Leave the pictures out. Copy every other part of the entries exactly.

####

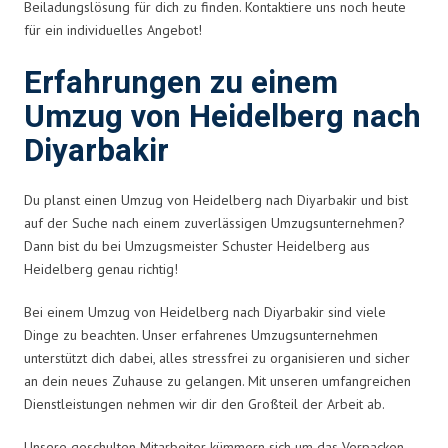
Beiladungslösung für dich zu finden. Kontaktiere uns noch heute
für ein individuelles Angebot!
Erfahrungen zu einem
Umzug von Heidelberg nach
Diyarbakir
Du planst einen Umzug von Heidelberg nach Diyarbakir und bist
auf der Suche nach einem zuverlässigen Umzugsunternehmen?
Dann bist du bei Umzugsmeister Schuster Heidelberg aus
Heidelberg genau richtig!
Bei einem Umzug von Heidelberg nach Diyarbakir sind viele
Dinge zu beachten. Unser erfahrenes Umzugsunternehmen
unterstützt dich dabei, alles stressfrei zu organisieren und sicher
an dein neues Zuhause zu gelangen. Mit unseren umfangreichen
Dienstleistungen nehmen wir dir den Großteil der Arbeit ab.
Unsere geschulten Mitarbeiter kümmern sich um das Verpacken,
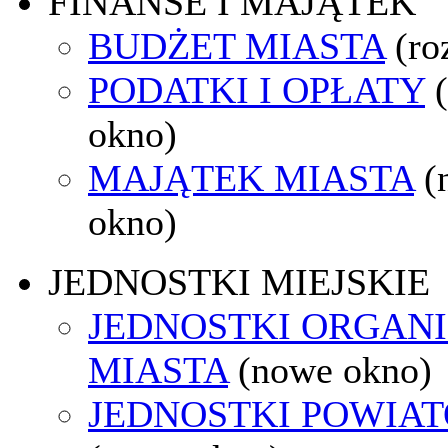
FINANSE I MAJĄTEK
BUDŻET MIASTA
(ro
PODATKI I OPŁATY
okno)
MAJĄTEK MIASTA
(
okno)
JEDNOSTKI MIEJSKIE
JEDNOSTKI ORGAN
MIASTA
(nowe okno)
JEDNOSTKI POWIA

####

▶ [TASK RESULT]
Beiladungslösung für dich zu finden. Kontaktiere uns noch heute
für ein individuelles Angebot!
Erfahrungen zu einem
Umzug von Heidelberg nach
Diyarbakir
Du planst einen Umzug von Heidelberg nach Diyarbakir und bist
auf der Suche nach einem zuverlässigen Umzugsunternehmen?
Dann bist du bei Umzugsmeister Schuster Heidelberg aus
Heidelberg genau richtig!
Bei einem Umzug von Heidelberg nach Diyarbakir sind viele
Dinge zu beachten. Unser erfahrenes Umzugsunternehmen
unterstützt dich dabei, alles stressfrei zu organisieren und sicher
an dein neues Zuhause zu gelangen. Mit unseren umfangreichen
Dienstleistungen nehmen wir dir den Großteil der Arbeit ab.
Unsere geschulten Mitarbeiter kümmern sich um das Verpacken,
FINANSE I MAJĄTEK
BUDŻET MIASTA
(ro
PODATKI I OPŁATY
okno)
MAJĄTEK MIASTA
(
okno)
JEDNOSTKI MIEJSKIE
JEDNOSTKI ORGAN
MIASTA
(nowe okno)
JEDNOSTKI POWIA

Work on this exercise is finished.